E.J. Hopkins, the youngest of nine children of Benjamin and Lieurett Hopkins, was born at Raven Hill, near Oakhurst, Texas on November25, 1929. E.J. graduated from high school in Oakhurst in 1946, after having taught himself to play the guitar and mandolin.

E.J. purchased his first fiddle in 1949 for $15, but became discouraged trying to learn to play. He entered the United States Army in 1951. A year later, he married Violet Moody, and taught himself to play the fiddle he had purchased a few years back. After military service, E.J. and Violet returned to Houston, where E.J. played fiddle and lead guitar in the “Trinity Valley Playboys,” and where they were blessed with their son, Carl, and twin daughters, Sheila and Sharon. In 1990, E.J. retired from the Houston Police Department, where he had worked since 1963.

E.J. entered his first fiddle contest in 1954 at Crockett, Texas.

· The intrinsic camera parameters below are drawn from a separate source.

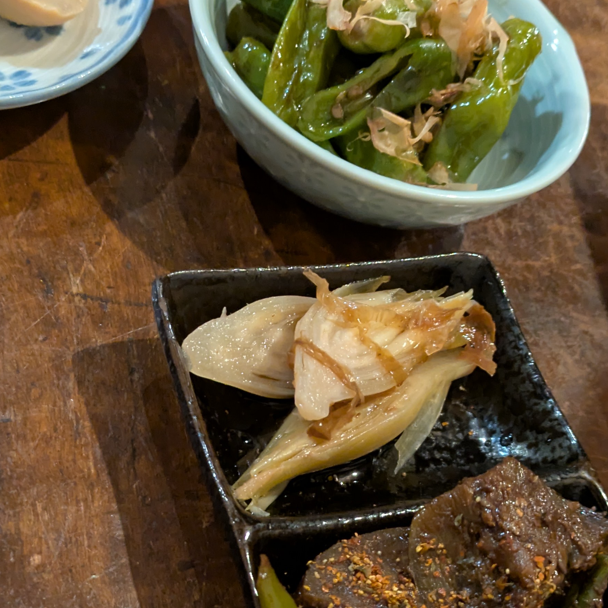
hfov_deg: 29.6
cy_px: 410
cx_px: 304
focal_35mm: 58
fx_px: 1153
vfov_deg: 29.3
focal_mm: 5.43
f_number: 1.89
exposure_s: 1/20
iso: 999
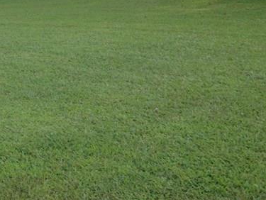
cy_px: -38
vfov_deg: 15.8
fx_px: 692
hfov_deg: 21.2
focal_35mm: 90
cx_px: 22
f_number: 2.4
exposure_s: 1/239
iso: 50
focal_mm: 4.12
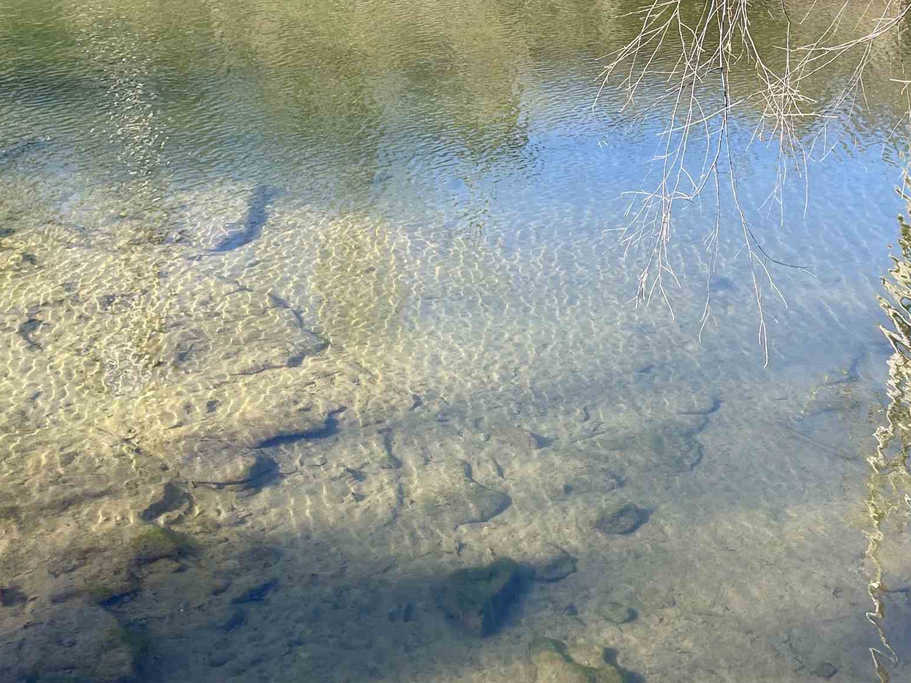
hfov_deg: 37.9
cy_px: 333
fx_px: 1316
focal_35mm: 50
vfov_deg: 29.1
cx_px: 587
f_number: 1.6
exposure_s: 1/581
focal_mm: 5.1
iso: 32
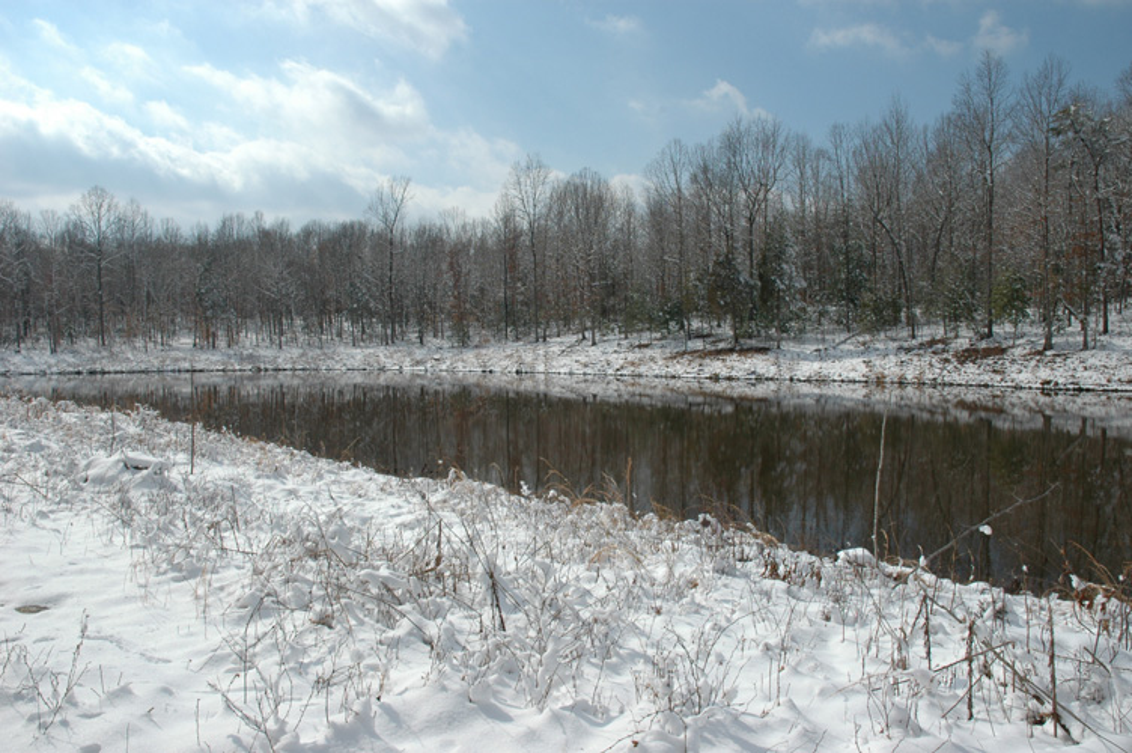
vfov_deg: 47.8
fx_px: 848
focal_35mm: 27
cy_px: 376
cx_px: 566
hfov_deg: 67.4
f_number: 11
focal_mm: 18
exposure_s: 1/500
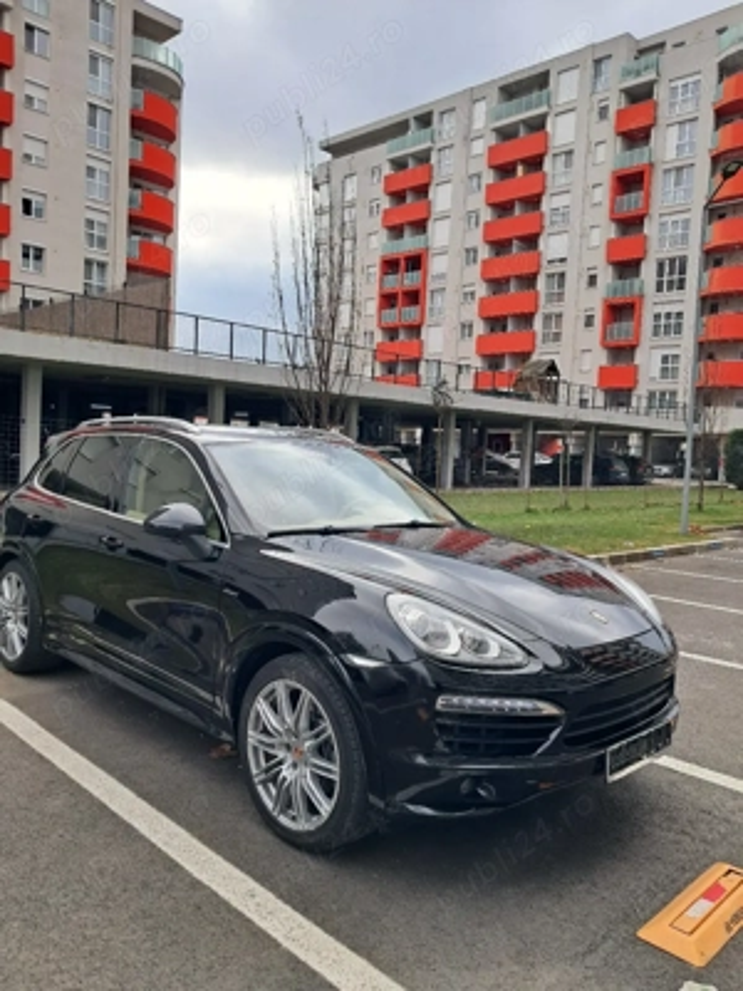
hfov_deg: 51.4
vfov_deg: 65.3
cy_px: 496
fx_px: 773
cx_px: 372
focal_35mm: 27
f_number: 1.8
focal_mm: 4
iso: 50
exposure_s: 1/370
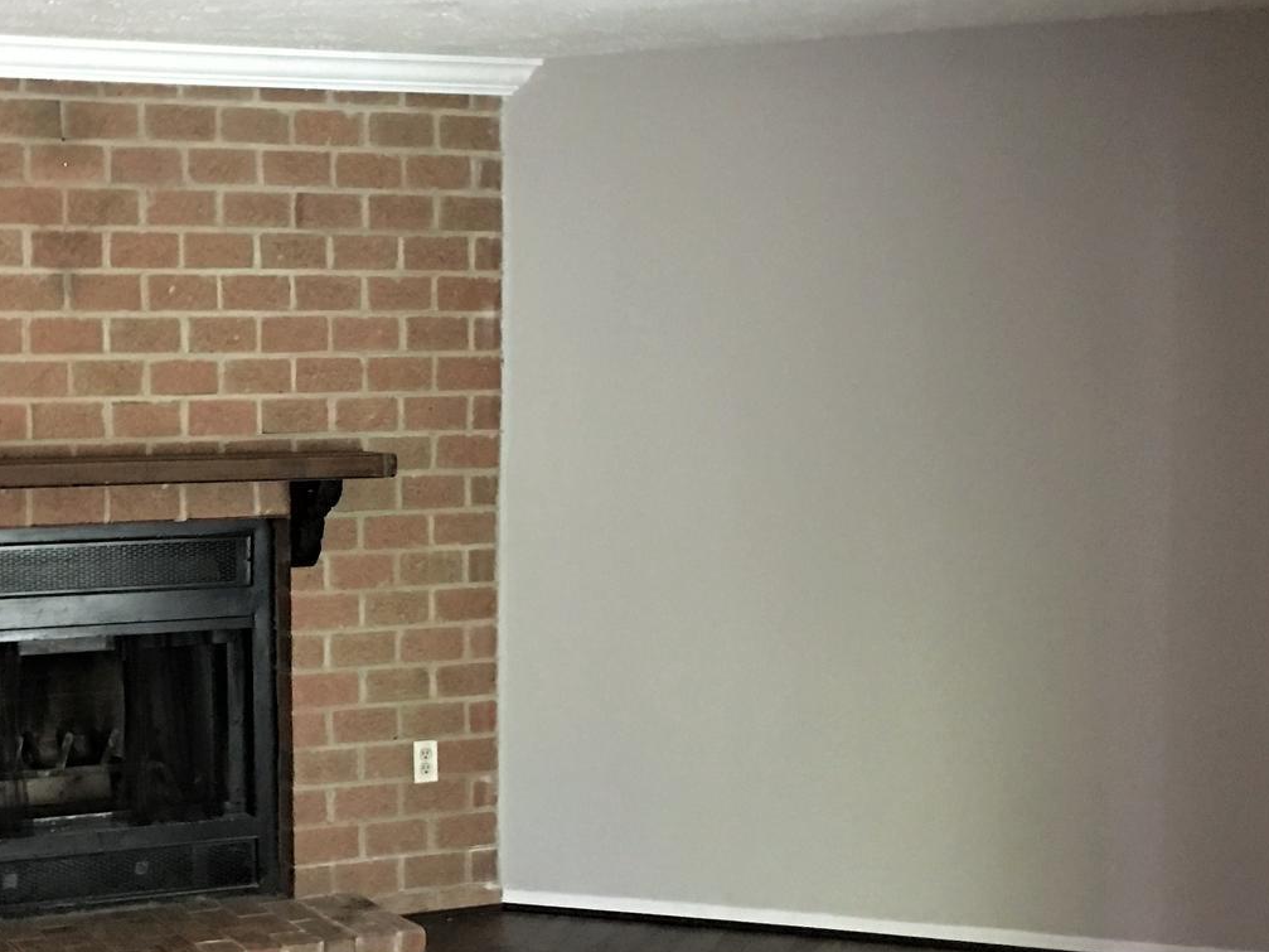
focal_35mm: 59
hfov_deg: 32.0
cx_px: 297
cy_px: 580
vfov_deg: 24.8
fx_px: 2163
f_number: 2.2
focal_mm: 4.15
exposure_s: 1/4
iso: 160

He never cashed the $2.50 check he received for winning fifth place. The next year at Crockett, E.J first heard Benny Thomasson fiddle. Although he then feared he could not fiddle well enough to compete in contests, E.J. continued to play in contests, and he continued to play in a band, the “Sunnyland Playboys.” E.J. heard more of Benny Thomasson, and he also listened to Norman and Vernon Solomon, and Louis and Major Franklin. E.J. credits the development of his own style of fiddling to the influence of these five fiddlers.

By 1965, E.J. felt he had begun to make a break-through in the breakdown style of fiddling he was seeking to achieve, and in 1968 and 1969, E.J. won the World Championship Fiddlers Contest at Crockett. By 1973, E.J. had recorded three albums and several singles, including his own composition, “Wedding Waltz.”

E.J. credits his success to teaching and to good accompanists. In 1968 he began teaching his son, Carl, to play the fiddle and guitar. E.J. feels that teaching others caused him to listen to tunes more closely, and he rearranged several tunes that he found he had been playing incorrectly. E.J. also believes that his instrument accompanists were vital to his successful performance. Those accompanists included Dave Davison, Chuck Goss, Carroll Williams, Richard Pucken, Steve Williams, Johnny Crisp, James Mature and Anthony Mature.

E.J. served as one of the Texas Old Time Fiddlers Association’s first Directors. He was chairman of the Association’s 1973 convention and president of the Association in 1977. E.J. has always been a contender for the title of Texas State Champion. E.J. is a true Texas Fiddler.